Data listing
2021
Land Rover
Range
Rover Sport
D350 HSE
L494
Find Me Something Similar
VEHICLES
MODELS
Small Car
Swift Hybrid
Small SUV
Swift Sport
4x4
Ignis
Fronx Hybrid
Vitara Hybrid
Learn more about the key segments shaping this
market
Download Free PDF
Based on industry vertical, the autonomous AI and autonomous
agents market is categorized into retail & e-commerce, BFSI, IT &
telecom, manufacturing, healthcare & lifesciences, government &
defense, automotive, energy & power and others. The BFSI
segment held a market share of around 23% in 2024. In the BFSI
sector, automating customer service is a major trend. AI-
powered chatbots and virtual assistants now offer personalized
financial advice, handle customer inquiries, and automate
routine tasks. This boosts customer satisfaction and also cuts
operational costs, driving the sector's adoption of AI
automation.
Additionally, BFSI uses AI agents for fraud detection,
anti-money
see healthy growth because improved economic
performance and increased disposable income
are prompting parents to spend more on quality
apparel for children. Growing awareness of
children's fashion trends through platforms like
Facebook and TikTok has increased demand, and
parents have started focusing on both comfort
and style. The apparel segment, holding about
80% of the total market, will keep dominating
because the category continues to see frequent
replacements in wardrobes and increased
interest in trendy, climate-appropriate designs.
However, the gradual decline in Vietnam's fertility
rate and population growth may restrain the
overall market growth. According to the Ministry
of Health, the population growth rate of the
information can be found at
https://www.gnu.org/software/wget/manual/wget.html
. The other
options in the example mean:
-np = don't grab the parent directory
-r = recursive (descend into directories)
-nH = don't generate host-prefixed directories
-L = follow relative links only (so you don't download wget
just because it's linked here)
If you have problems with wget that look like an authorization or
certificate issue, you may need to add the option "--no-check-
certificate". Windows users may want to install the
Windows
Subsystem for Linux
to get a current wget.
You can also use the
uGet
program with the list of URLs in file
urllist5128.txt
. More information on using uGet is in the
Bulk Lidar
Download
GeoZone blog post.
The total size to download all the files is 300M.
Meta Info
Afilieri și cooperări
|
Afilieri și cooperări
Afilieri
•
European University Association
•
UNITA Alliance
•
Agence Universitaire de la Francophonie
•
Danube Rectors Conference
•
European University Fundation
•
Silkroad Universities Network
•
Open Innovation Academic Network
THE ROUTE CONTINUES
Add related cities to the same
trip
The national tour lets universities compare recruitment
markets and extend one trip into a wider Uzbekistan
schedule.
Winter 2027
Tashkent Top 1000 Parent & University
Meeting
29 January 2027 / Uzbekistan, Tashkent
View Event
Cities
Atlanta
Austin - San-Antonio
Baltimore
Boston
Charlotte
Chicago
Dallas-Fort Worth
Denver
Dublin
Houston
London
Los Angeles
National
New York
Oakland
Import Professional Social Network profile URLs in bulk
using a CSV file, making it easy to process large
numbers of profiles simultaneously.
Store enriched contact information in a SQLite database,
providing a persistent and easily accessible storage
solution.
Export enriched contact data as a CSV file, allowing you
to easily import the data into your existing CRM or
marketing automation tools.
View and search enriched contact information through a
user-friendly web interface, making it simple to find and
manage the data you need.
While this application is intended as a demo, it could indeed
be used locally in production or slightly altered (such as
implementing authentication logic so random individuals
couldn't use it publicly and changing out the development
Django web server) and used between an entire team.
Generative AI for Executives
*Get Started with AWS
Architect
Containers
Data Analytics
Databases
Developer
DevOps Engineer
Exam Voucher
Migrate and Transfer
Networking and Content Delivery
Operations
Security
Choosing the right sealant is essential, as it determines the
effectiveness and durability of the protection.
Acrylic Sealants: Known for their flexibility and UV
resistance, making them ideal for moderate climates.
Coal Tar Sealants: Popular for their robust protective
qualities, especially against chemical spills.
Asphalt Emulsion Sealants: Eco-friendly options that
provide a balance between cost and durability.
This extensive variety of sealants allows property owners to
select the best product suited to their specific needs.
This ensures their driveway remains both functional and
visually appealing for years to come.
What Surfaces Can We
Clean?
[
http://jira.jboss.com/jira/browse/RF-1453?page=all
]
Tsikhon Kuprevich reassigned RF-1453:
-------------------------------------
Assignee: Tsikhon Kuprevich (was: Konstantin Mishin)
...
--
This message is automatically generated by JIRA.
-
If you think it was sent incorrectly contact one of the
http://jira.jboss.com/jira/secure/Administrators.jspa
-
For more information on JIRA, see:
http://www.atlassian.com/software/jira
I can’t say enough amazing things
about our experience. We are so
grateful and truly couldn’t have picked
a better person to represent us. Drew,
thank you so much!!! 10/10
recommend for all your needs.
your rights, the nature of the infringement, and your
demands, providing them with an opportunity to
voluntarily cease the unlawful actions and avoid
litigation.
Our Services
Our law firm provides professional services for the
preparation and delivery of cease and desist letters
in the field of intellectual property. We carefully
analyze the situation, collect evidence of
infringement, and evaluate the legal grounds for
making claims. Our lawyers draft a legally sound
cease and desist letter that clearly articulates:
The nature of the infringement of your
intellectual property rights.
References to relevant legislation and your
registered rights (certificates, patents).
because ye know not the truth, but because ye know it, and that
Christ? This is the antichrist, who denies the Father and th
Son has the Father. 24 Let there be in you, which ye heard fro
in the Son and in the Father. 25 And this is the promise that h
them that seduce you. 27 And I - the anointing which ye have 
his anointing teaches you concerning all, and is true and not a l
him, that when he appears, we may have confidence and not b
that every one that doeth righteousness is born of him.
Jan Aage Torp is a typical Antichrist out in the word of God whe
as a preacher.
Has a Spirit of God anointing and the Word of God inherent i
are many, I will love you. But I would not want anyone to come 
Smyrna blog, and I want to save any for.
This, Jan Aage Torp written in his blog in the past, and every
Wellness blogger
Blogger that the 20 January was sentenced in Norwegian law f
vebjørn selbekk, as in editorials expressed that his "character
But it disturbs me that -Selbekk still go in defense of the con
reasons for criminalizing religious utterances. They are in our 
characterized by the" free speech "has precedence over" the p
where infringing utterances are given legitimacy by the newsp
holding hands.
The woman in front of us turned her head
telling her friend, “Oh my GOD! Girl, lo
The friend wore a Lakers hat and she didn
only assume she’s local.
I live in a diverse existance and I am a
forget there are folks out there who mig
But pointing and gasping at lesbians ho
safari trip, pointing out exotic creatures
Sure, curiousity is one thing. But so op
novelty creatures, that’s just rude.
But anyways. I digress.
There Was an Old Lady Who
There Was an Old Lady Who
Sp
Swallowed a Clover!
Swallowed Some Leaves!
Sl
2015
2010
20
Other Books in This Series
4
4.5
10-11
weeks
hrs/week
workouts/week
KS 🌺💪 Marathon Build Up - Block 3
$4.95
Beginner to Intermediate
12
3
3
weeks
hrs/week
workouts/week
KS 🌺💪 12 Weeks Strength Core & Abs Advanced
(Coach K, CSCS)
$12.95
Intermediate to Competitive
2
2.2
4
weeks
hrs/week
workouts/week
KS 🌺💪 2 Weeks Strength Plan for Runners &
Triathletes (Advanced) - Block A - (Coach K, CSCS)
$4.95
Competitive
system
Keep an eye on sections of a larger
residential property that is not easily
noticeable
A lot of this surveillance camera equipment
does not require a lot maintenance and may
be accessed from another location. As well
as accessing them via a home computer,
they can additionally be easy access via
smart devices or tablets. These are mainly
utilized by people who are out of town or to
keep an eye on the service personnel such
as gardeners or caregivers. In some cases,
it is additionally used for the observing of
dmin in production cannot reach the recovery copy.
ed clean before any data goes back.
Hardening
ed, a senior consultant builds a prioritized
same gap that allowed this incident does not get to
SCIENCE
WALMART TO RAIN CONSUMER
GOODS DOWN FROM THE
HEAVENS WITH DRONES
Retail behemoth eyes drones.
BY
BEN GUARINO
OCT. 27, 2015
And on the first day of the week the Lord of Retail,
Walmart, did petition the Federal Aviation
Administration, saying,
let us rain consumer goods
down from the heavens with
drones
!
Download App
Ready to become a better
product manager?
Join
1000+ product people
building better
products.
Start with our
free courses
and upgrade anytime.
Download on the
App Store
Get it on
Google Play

What the task requires
In the material above, how many lines contain the string "needs"? Respond with that number by itself.

Solution to this exercise
2